(Beginning of The input)

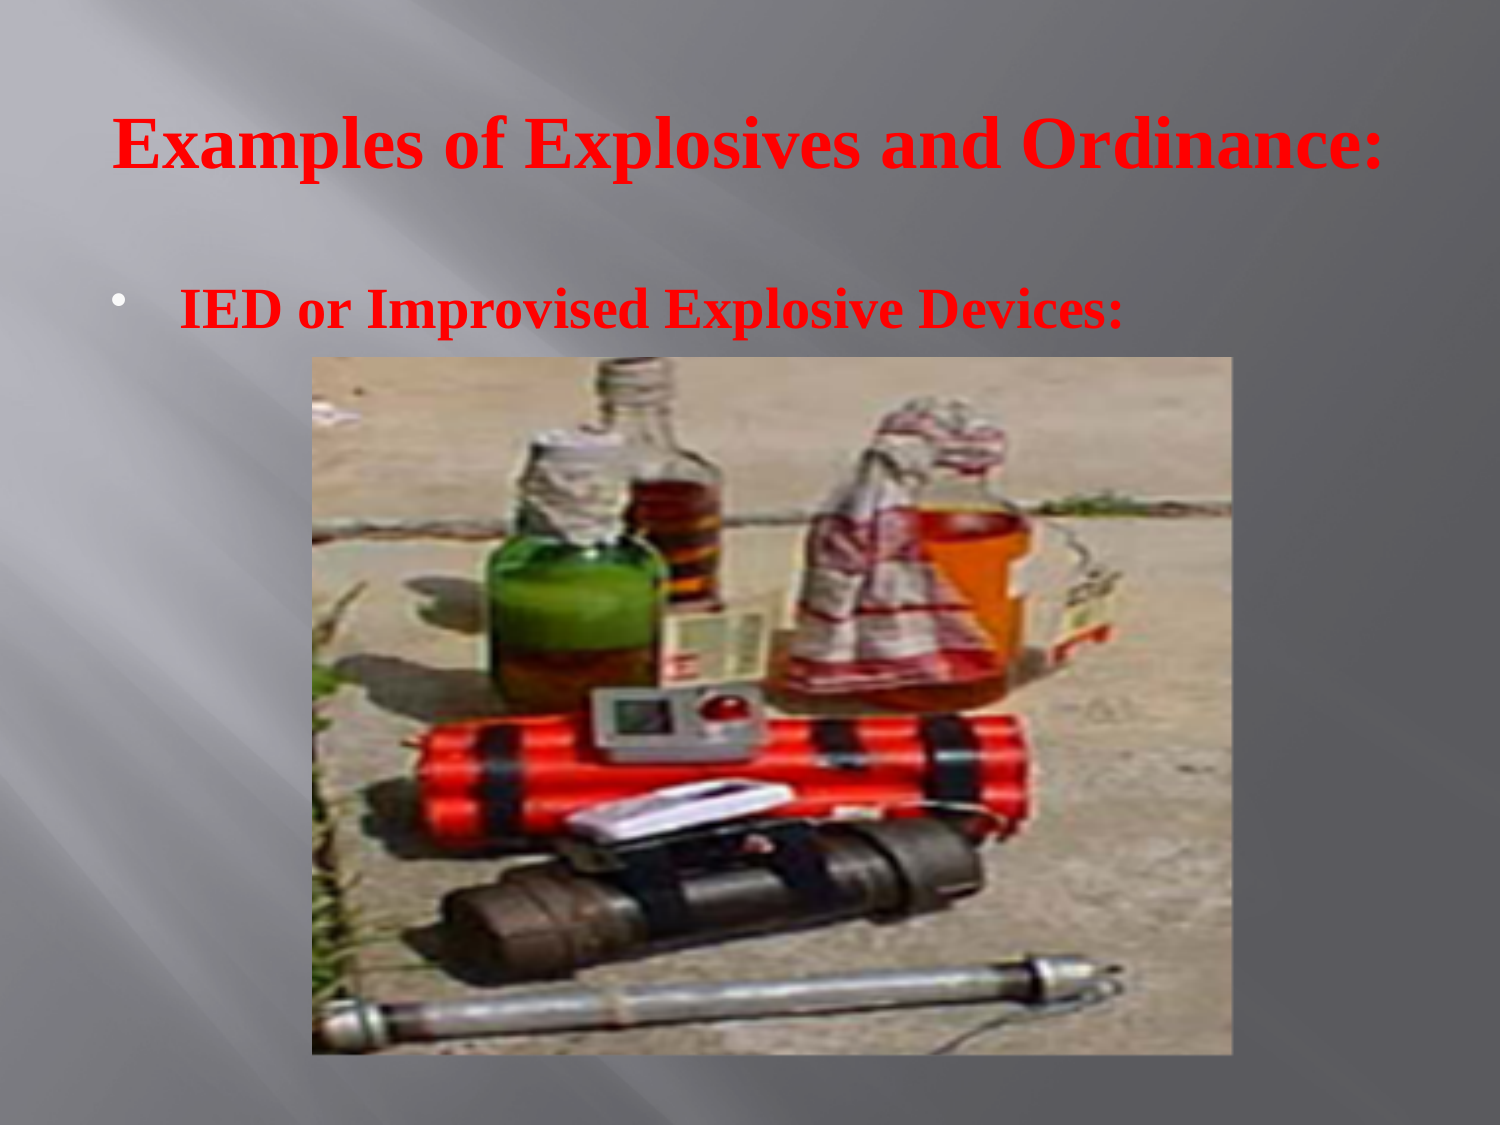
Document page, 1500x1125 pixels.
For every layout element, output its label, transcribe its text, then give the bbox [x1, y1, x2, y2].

title Examples of Explosives and Ordinance: [75, 45, 1425, 233]
picture [312, 357, 1238, 1059]
list IED or Improvised Explosive Devices: [75, 262, 1425, 1035]
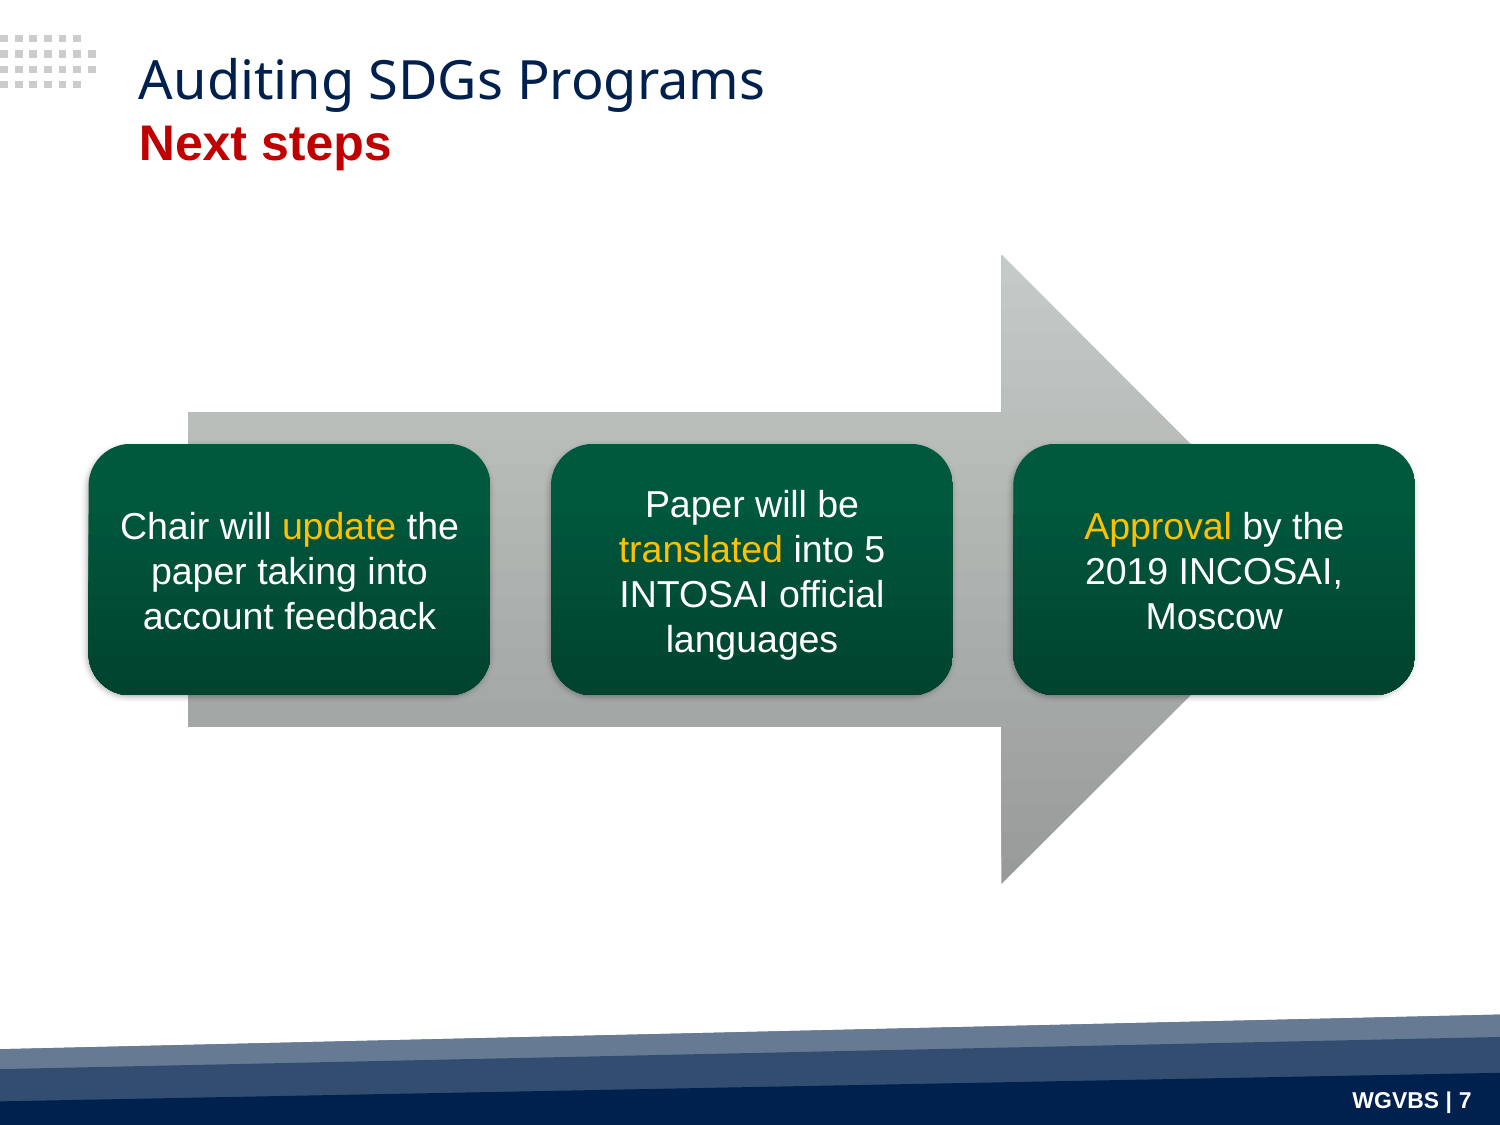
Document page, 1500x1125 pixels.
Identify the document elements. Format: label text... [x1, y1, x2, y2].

(End of The input)

An exact restatement of the entries above is needed; no picture may appear in it.

Document page, 1500x1125 pixels.
For every layout element, output its label, transcribe its text, then give the bbox [x1, y1, x2, y2].

title Examples of Explosives and Ordinance: [75, 45, 1425, 233]
picture [312, 357, 1238, 1059]
list IED or Improvised Explosive Devices: [75, 262, 1425, 1035]
Document page, 1500x1125 pixels.
Identify the document elements. Format: label text... [x1, y1, x2, y2].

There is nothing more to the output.